Echo '<b>Previous Logins:</b>
<table border="1">';
$logins = array('$ip1' => '$time1', '$ip2' => '$time2', '$ip3' => '$time3');
foreach ($logins as $key => $value) { Echo '
<tr><td>'.$key.'</td><td>'.time_since($value,$gmttime).'</td></tr>';
}
Echo '</table></br>';
I am trying to show the IP of, and time since, previous logins in a table. The problem i am having is the first time someone logs in, i dont wish for the second and third row to be shown (as they are empty). I thought the above code might work, but it is not - it's not interpreting the variables (i hope that's the correct word).

First, is it possible to actually do what i am trying by this method - and if so how. If it is not possible could someone suggest an altenative method please.

Thanks

Shears :)

Posted: Sun Aug 27, 2006 12:40 pm
by blackbeard
Inside the foreach, put in a check for $key. If $key isn't a null value, output the table row.

Posted: Sun Aug 27, 2006 12:42 pm
by volka
Why do you extract the values from an array only to bulid an array from that values?

Variable substitution does not take place in single-quote string literals, see http://de2.php.net/string

Posted: Sun Aug 27, 2006 1:44 pm
by Dave2000
volka wrote:Why do you extract the values from an array only to bulid an array from that values?
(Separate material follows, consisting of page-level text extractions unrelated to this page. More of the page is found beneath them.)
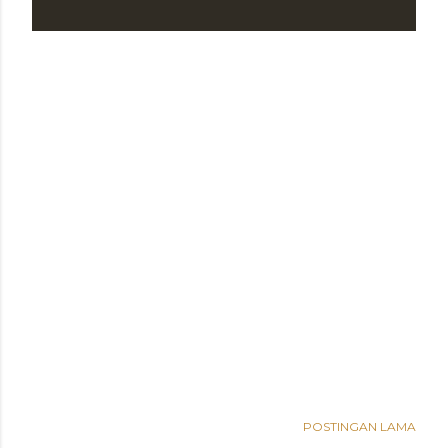
g
a
n
POSTINGAN LAMA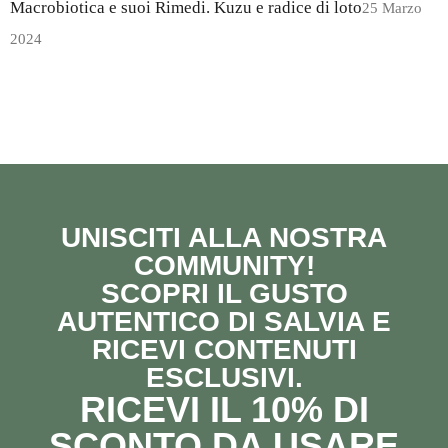
Macrobiotica e suoi Rimedi. Kuzu e radice di loto
25 Marzo
2024
UNISCITI ALLA NOSTRA
COMMUNITY!
SCOPRI IL GUSTO
AUTENTICO DI SALVIA E
RICEVI CONTENUTI
ESCLUSIVI.
RICEVI IL 10% DI
SCONTO DA USARE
Variable substitution does not take place in single-quote string literals, see http://de2.php.net/string
All the information is stored within the same row of the table. The new array that is built is a different to the first. I need to build a new key and value - maybe you have a better idea that i could use?
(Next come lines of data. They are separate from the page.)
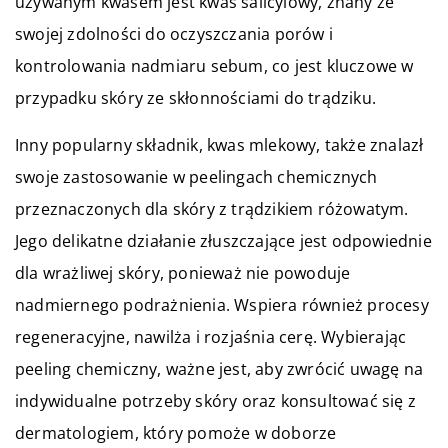
używanym kwasem jest kwas salicylowy, znany ze
swojej zdolności do oczyszczania porów i
kontrolowania nadmiaru sebum, co jest kluczowe w
przypadku skóry ze skłonnościami do trądziku.
Inny popularny składnik, kwas mlekowy, także znalazł
swoje zastosowanie w peelingach chemicznych
przeznaczonych dla skóry z trądzikiem różowatym.
Jego delikatne działanie złuszczające jest odpowiednie
dla wrażliwej skóry, ponieważ nie powoduje
nadmiernego podrażnienia. Wspiera również procesy
regeneracyjne, nawilża i rozjaśnia cerę. Wybierając
peeling chemiczny, ważne jest, aby zwrócić uwagę na
indywidualne potrzeby skóry oraz konsultować się z
dermatologiem, który pomoże w doborze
Thank you. Your ideas have improved what i have it - the third key/element (ie. $ip3 and $time3) displays correctly, but not the other two. Any ideas?

Code: Select all

<table border="1">';
$logins = array("$ip1" => "$time1", "$ip2" => "$time2", "$ip3" => "$time3");
foreach ($logins as $key => $value) { Echo '
<tr><td>'.$key.'</td><td>'.time_since($value, $gmttime).'</td></tr>';
}
Echo '</table>';
Thank you,

Shears :)

Posted: Sun Aug 27, 2006 1:49 pm
by volka
Maybe I wouldn't store the three ip/time pairs in one row.
Anyway

Code: Select all

$query = "SELECT * FROM login WHERE userid = '$userid'";

for($i=1; $i<4; $i++) {
	if( $row['ip'.$i] ) {
		echo '<tr><td>', $row['ip'.$i], '</td><td>', time_since($row['time'.$i], $gmttime), '</td></tr>';
	}
}

Posted: Sun Aug 27, 2006 3:34 pm
by Dave2000
Thank you. That worked - though you forgot...

$result = mysql_query($query);
$row = mysql_fetch_assoc($result);

Anyways. I have a question. Why did you initialise $i = 1 and not $i = 0? It works, so I'm not saying what you did is wrong, i just thought that '0' is always the first element in an array.

Thank you again

Shears :)

Posted: Sun Aug 27, 2006 3:59 pm
by volka
ip1,ip2... not ip0, ip1

Posted: Sun Aug 27, 2006 4:54 pm
by Dave2000
oh yeah :oops: Thank you for all your help :)